Taking another approach, we can use norm and inner product structures on a real vector space to turn it into a hybrid object. Recall that a metric space is a topological space with a distance function. A **complete metric space** is one in which the limit of every Cauchy sequence (a sequence of points that become arbitrarily close) is also in the space. In a normed vector space, the norm defines a distance function \({\left\Vert v-w\right\Vert }\), which turns the space into a hybrid object, a metric/vector space. A complete normed vector space is called a **Banach space**, and an inner product space that is complete with respect to the norm defined by the inner product is called a **Hilbert space**. All finite-dimensional inner product spaces are automatically Hilbert spaces, but applications in physics typically involve infinite-dimensional spaces, where more care is required.

Introducing the multiplication of vectors, a **Banach algebra** is a Banach space that is an associative algebra satisfying \({\left\Vert vw\right\Vert \leq\left\Vert v\right\Vert \left\Vert w\right\Vert }\). The concept of a conjugate is generalized in a ***-algebra**, a complex associative algebra with an anti-linear mapping * that is both an **involution**, i.e. applied twice to any element it is the identity \({v^{**}=v}\), and an **anti-automorphism**, i.e. it is an automorphism except under multiplication where we require that \({(vw)^{*}=w^{*}v^{*}}\). A *-algebra that is also a Banach algebra is called a **B*-algebra**. Finally, if the property \({\left\Vert vv^{*}\right\Vert =\left\Vert v\right\Vert ^{2}}\) also holds for all vectors, it is called a **C*-algebra**.

The main use of all this in physics is in quantum theories.

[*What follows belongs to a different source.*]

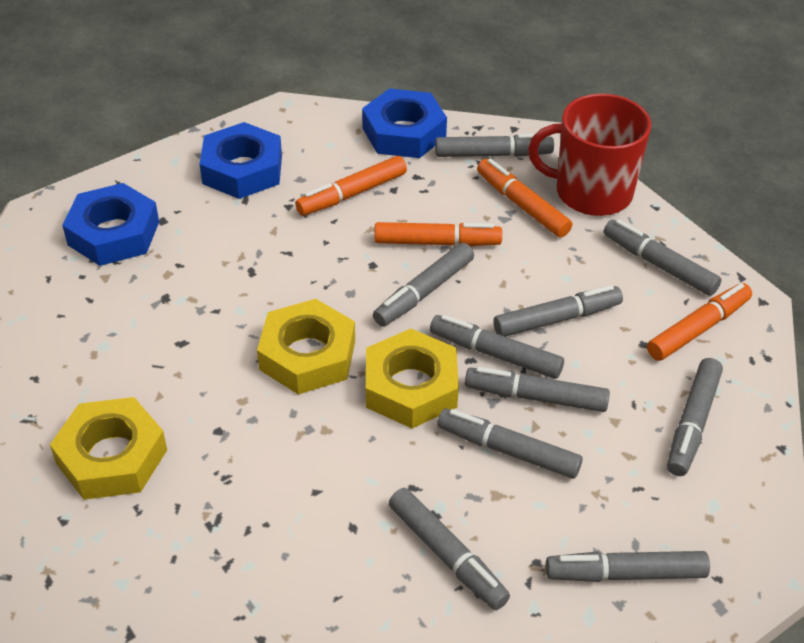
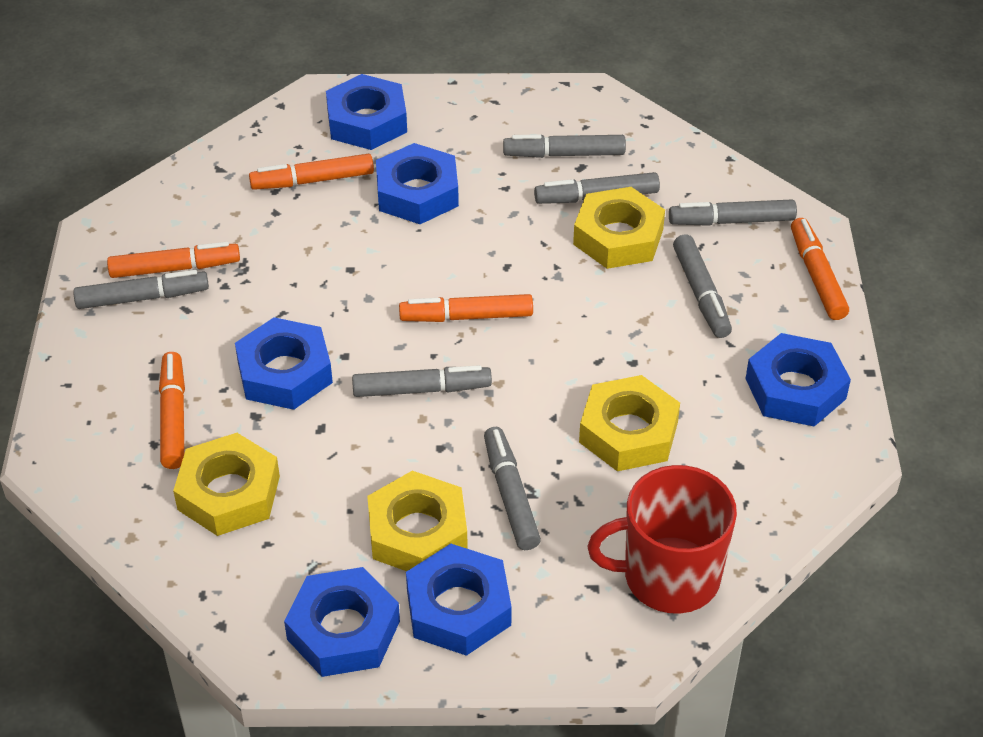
blue nut: [62,183,159,266] [200,122,282,199] [362,88,447,158] = 3 -> [235,317,333,410] [284,567,400,677] [326,74,407,150] [376,143,459,224] [406,544,512,656] [746,333,851,426] = 6
grey marker: [373,243,474,327] [389,488,510,610] [430,315,564,379] [435,134,554,157] [437,409,583,479] [465,367,610,412] [493,285,623,337] [546,551,710,582] [604,219,722,296] [667,358,723,476] = 10 -> [73,270,209,309] [352,365,492,397] [484,427,541,550] [503,134,626,158] [534,172,660,204] [669,199,797,226] [673,234,732,338] = 7
orange marker: [295,156,407,216] [374,222,502,246] [477,158,572,238] [647,283,752,361] = 4 -> [107,242,240,278] [159,352,185,469] [249,154,374,190] [399,294,533,322] [791,218,849,320] = 5
yellow nut: [50,397,167,500] [257,299,355,394] [366,329,459,428] = 3 -> [173,433,280,536] [367,471,468,571] [573,187,665,269] [579,375,680,471] = 4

Hilbert spaces are restrictive enough to act the most like finite-dimensional vector spaces, and the algebra of continuous linear operators on a complex Hilbert space is a C*-algebra. This line of reasoning leads us into analysis, a part of mathematics we will not address in this book; however, here we list some relevant facts for a Hilbert space \({H}\), with details omitted:

- Every Hilbert space admits an orthonormal basis (where every element of \({H}\) is a possibly infinite linear combination of basis vectors)
- Most Hilbert spaces in physics are
**separable**, meaning they have a countable dense subset - All separable Hilbert spaces of countably infinite dimension are isomorphic; thus the references in physics to “Hilbert space”
- Any closed subspace of a Hilbert space has an orthogonal complement
- The dual space \({H^{*}}\) (the space of all continuous linear functions from \({H}\) into the scalars) is isomorphic to \({H}\)
- Every element of \({H^{*}}\) can be written \({\left\langle v,\;\right\rangle}\) for some \({v\in H}\) (sometimes called the
**Riesz representation theorem**) - This justifies the
**bra-ket notation**(AKA Dirac notation), in which we write \({\left|\psi\right\rangle \in H}\), \({\left\langle \psi\right|\in H^{*}}\), so that in terms of a basis \({\left|\varphi\right\rangle }\) we have \({\left|\psi\right\rangle =\sum\left|\varphi_{i}\right\rangle \left\langle \varphi_{i}\left|\psi\right.\right\rangle }\)